#### DATA FOR PROCESSING
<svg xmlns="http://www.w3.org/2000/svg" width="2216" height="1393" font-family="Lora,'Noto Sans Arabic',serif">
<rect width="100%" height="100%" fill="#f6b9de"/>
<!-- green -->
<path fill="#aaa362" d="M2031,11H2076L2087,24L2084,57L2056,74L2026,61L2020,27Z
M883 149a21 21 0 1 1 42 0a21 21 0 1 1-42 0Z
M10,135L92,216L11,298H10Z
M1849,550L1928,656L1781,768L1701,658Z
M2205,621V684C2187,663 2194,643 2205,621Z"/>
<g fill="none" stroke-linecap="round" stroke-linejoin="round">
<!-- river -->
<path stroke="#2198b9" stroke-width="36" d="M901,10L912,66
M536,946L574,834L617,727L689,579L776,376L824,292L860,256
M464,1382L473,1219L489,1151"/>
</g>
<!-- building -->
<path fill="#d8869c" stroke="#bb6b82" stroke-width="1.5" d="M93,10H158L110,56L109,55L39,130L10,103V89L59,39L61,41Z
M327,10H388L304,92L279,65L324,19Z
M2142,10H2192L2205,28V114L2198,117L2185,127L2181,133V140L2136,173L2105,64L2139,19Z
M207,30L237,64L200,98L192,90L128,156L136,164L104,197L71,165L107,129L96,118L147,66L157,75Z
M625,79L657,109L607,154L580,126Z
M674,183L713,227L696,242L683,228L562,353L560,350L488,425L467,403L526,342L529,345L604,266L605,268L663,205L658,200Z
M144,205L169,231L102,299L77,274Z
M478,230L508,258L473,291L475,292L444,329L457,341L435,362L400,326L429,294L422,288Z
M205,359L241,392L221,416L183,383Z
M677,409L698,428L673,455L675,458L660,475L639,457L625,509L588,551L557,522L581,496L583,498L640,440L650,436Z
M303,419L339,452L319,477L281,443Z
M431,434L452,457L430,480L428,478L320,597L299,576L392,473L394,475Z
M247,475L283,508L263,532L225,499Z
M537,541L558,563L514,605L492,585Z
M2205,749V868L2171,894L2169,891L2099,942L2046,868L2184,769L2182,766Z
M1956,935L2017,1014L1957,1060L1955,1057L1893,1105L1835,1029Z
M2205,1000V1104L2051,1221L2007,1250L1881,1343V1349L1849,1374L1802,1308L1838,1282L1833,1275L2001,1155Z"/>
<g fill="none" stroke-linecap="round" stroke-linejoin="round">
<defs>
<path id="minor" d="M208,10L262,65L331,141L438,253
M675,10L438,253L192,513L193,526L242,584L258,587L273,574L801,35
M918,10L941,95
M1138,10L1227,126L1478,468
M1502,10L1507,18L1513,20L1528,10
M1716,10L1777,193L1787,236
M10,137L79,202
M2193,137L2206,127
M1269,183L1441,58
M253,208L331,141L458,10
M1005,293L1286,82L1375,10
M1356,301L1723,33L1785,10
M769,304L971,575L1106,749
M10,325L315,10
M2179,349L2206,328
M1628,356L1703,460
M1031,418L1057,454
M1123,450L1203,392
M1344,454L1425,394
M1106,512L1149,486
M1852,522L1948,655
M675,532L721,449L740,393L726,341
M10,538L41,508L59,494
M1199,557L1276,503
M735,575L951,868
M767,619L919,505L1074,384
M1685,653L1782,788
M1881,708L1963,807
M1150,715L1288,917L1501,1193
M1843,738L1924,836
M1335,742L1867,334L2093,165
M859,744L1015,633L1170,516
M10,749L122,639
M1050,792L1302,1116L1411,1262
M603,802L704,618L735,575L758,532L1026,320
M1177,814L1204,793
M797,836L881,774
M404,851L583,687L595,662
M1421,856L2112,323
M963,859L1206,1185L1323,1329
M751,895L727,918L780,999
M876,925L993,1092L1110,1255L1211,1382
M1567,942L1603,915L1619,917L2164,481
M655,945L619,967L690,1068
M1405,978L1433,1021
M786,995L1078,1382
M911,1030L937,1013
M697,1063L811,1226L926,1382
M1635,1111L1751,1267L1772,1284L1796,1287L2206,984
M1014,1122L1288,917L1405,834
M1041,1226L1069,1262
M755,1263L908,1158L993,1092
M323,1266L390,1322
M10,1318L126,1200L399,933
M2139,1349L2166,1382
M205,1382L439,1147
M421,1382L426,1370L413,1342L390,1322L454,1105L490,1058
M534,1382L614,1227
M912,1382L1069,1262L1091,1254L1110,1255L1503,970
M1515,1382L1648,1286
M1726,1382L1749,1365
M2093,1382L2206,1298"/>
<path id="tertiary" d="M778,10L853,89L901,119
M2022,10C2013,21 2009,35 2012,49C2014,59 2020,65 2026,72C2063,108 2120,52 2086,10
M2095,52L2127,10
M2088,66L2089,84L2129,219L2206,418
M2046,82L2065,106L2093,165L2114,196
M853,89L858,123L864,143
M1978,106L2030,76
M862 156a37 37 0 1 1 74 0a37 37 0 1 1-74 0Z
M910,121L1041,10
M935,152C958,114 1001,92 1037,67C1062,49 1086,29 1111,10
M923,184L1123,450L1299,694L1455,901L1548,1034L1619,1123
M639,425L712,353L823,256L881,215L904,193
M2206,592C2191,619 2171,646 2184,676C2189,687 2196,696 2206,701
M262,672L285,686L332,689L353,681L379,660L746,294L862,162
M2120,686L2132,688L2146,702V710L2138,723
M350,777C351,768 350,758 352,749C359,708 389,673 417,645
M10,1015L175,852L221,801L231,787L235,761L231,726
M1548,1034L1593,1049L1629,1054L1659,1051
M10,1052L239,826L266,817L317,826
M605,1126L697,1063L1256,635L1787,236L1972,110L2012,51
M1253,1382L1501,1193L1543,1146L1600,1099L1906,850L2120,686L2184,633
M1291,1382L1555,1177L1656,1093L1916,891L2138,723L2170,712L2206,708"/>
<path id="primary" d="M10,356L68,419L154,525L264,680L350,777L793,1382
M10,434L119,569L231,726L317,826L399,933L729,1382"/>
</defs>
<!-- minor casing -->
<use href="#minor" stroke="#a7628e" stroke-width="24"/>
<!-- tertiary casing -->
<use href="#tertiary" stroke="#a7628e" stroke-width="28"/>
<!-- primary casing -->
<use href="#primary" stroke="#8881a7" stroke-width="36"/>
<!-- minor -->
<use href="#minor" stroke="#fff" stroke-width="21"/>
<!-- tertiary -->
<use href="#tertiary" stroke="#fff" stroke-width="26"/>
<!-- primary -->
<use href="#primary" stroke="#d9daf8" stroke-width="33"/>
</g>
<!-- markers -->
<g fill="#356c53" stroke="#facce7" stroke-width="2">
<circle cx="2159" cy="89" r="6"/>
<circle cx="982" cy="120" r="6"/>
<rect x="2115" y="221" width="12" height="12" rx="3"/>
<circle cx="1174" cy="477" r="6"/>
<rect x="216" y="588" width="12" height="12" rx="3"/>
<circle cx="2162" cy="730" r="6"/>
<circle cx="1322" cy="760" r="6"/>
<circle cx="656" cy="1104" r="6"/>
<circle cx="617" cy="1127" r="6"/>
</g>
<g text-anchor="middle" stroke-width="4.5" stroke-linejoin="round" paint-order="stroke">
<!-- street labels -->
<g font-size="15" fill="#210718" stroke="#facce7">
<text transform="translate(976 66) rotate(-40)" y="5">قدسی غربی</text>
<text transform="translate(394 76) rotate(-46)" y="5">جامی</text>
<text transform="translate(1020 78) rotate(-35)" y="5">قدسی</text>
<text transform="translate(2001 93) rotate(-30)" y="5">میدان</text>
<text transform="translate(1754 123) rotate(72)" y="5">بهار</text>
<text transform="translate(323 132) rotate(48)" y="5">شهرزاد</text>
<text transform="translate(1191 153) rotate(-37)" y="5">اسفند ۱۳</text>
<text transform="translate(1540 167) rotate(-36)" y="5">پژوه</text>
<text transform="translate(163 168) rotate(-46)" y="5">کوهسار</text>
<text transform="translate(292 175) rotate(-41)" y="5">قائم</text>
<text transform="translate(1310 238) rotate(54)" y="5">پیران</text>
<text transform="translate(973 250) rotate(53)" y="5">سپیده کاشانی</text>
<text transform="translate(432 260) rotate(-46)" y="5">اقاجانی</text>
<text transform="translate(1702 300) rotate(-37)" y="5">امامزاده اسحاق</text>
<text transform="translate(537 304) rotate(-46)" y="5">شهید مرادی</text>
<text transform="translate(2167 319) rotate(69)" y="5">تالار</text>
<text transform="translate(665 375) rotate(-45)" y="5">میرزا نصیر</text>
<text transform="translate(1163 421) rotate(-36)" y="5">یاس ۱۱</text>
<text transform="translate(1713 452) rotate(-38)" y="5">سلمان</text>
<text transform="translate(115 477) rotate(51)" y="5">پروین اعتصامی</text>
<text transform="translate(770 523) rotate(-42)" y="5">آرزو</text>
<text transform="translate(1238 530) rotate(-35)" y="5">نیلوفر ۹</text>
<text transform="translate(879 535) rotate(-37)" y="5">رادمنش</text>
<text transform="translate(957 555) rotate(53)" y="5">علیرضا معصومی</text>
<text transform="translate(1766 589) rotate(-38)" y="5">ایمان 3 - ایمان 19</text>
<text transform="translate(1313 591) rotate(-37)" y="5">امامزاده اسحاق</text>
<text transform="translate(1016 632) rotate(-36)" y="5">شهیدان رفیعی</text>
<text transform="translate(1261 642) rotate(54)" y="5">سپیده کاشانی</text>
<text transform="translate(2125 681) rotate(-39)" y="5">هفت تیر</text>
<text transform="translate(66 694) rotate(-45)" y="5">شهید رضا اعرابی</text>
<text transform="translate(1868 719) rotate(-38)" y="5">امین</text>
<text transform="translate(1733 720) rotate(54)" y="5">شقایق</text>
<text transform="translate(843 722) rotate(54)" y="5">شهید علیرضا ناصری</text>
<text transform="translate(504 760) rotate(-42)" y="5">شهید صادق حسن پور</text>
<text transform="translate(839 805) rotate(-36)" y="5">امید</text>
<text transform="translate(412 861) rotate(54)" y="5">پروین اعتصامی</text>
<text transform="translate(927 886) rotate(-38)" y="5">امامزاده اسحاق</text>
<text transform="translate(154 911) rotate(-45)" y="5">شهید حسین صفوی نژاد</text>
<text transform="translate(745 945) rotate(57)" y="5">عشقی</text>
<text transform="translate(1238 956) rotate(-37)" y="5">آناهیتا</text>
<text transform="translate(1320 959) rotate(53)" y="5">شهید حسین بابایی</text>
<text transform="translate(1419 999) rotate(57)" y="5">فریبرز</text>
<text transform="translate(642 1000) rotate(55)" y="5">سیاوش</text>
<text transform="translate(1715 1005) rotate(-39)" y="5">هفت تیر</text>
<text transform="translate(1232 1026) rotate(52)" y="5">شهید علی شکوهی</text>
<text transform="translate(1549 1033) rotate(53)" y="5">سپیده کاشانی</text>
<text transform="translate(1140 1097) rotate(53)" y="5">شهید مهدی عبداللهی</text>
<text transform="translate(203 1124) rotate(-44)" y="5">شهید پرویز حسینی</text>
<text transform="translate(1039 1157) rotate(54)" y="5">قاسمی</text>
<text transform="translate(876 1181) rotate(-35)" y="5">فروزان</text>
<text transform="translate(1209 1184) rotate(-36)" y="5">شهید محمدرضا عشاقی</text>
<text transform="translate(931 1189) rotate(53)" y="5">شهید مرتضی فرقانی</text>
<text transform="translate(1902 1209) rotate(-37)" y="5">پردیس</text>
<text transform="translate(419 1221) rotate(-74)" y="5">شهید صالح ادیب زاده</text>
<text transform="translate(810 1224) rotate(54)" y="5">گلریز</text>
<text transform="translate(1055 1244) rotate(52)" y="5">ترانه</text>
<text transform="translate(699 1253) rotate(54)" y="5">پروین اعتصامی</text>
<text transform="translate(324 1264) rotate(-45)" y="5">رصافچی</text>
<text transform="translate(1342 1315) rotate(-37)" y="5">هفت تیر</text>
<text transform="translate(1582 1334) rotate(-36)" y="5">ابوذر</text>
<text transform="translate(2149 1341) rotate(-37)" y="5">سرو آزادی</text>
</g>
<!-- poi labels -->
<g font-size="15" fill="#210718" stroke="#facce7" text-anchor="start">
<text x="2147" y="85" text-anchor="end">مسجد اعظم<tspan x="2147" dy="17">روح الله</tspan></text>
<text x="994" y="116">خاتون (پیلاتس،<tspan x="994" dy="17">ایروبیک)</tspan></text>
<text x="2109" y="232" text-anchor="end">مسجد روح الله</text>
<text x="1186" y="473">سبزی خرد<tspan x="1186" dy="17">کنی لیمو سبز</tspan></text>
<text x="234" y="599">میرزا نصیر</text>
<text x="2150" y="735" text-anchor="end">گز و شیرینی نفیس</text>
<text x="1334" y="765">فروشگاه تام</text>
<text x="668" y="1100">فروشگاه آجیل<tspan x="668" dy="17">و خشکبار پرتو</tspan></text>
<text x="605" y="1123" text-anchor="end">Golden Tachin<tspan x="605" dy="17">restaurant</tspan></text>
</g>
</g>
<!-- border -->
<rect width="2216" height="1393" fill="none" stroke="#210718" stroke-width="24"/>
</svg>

#### EXERCISE AIM
Give only the lines from the one holding "M625,79L657,109L607,154L580,126Z" through the one holding "M421,1382L426,1370L413,1342L390,1322L454,1105L490,1058", each restated exactly as it appears above.

#### SOLUTION
M625,79L657,109L607,154L580,126Z
M674,183L713,227L696,242L683,228L562,353L560,350L488,425L467,403L526,342L529,345L604,266L605,268L663,205L658,200Z
M144,205L169,231L102,299L77,274Z
M478,230L508,258L473,291L475,292L444,329L457,341L435,362L400,326L429,294L422,288Z
M205,359L241,392L221,416L183,383Z
M677,409L698,428L673,455L675,458L660,475L639,457L625,509L588,551L557,522L581,496L583,498L640,440L650,436Z
M303,419L339,452L319,477L281,443Z
M431,434L452,457L430,480L428,478L320,597L299,576L392,473L394,475Z
M247,475L283,508L263,532L225,499Z
M537,541L558,563L514,605L492,585Z
M2205,749V868L2171,894L2169,891L2099,942L2046,868L2184,769L2182,766Z
M1956,935L2017,1014L1957,1060L1955,1057L1893,1105L1835,1029Z
M2205,1000V1104L2051,1221L2007,1250L1881,1343V1349L1849,1374L1802,1308L1838,1282L1833,1275L2001,1155Z"/>
<g fill="none" stroke-linecap="round" stroke-linejoin="round">
<defs>
<path id="minor" d="M208,10L262,65L331,141L438,253
M675,10L438,253L192,513L193,526L242,584L258,587L273,574L801,35
M918,10L941,95
M1138,10L1227,126L1478,468
M1502,10L1507,18L1513,20L1528,10
M1716,10L1777,193L1787,236
M10,137L79,202
M2193,137L2206,127
M1269,183L1441,58
M253,208L331,141L458,10
M1005,293L1286,82L1375,10
M1356,301L1723,33L1785,10
M769,304L971,575L1106,749
M10,325L315,10
M2179,349L2206,328
M1628,356L1703,460
M1031,418L1057,454
M1123,450L1203,392
M1344,454L1425,394
M1106,512L1149,486
M1852,522L1948,655
M675,532L721,449L740,393L726,341
M10,538L41,508L59,494
M1199,557L1276,503
M735,575L951,868
M767,619L919,505L1074,384
M1685,653L1782,788
M1881,708L1963,807
M1150,715L1288,917L1501,1193
M1843,738L1924,836
M1335,742L1867,334L2093,165
M859,744L1015,633L1170,516
M10,749L122,639
M1050,792L1302,1116L1411,1262
M603,802L704,618L735,575L758,532L1026,320
M1177,814L1204,793
M797,836L881,774
M404,851L583,687L595,662
M1421,856L2112,323
M963,859L1206,1185L1323,1329
M751,895L727,918L780,999
M876,925L993,1092L1110,1255L1211,1382
M1567,942L1603,915L1619,917L2164,481
M655,945L619,967L690,1068
M1405,978L1433,1021
M786,995L1078,1382
M911,1030L937,1013
M697,1063L811,1226L926,1382
M1635,1111L1751,1267L1772,1284L1796,1287L2206,984
M1014,1122L1288,917L1405,834
M1041,1226L1069,1262
M755,1263L908,1158L993,1092
M323,1266L390,1322
M10,1318L126,1200L399,933
M2139,1349L2166,1382
M205,1382L439,1147
M421,1382L426,1370L413,1342L390,1322L454,1105L490,1058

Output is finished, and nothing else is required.